Elle lui raconta en riant la mauvaise nuit qu’elle avait passée dans la chambre commune avec la bruyante famille de la ferme, et combien elle s’était sentie heureuse et tranquille au milieu des vaches.

« Il est donc vrai, dit Joseph, que les animaux ont une habitation plus agréable et des mœurs plus élégantes que l’homme qui les soigne !
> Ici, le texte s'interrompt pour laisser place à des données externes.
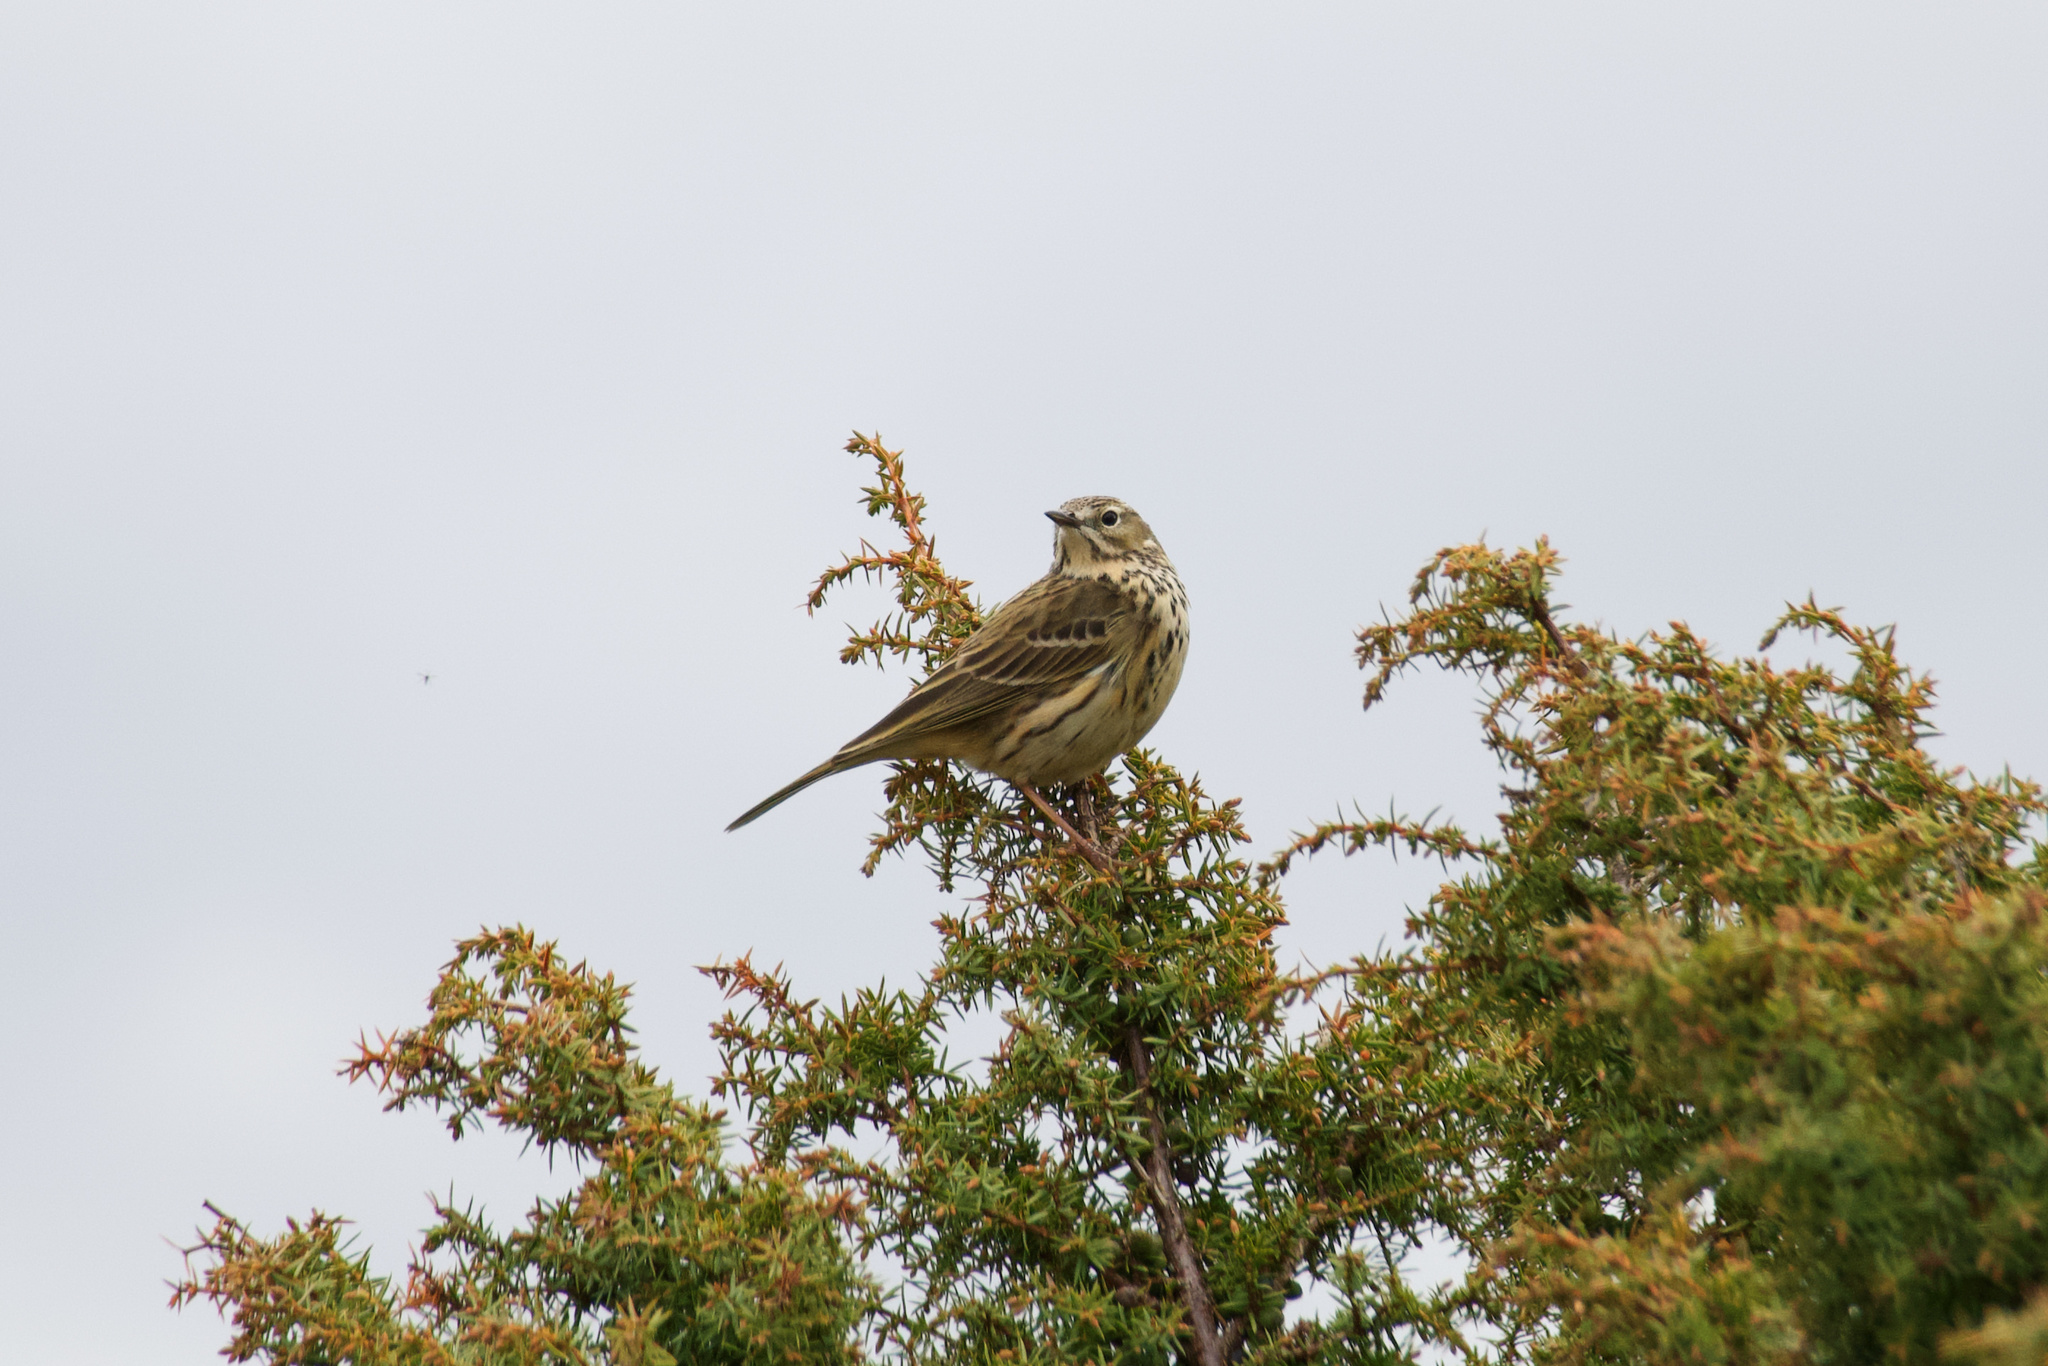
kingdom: Animalia
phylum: Chordata
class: Aves
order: Passeriformes
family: Motacillidae
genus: Anthus
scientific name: Anthus pratensis
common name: Meadow pipit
— C’est à quoi je songeais tout en m’endormant sur cette crèche. Ces bêtes ne me causaient ni frayeur ni dégoût, et je me reprochais d’avoir contracté des habitudes tellement aristocratiques, que la société de mes semblables et le contact de leur indigence me fussent devenus insupportables. D’où vient cela, Joseph ? Celui qui est né dans la misère devrait, lorsqu’il y retombe, ne pas éprouver cette répugnance dédaigneuse à laquelle j’ai cédé. Et quand le cœur ne s’est pas vicié dans l’atmosphère de la richesse, pourquoi reste-t-on délicat d’habitudes, comme je l’ai été cette nuit en fuyant la chaleur nauséabonde et la confusion bruyante de cette pauvre couvée humaine ?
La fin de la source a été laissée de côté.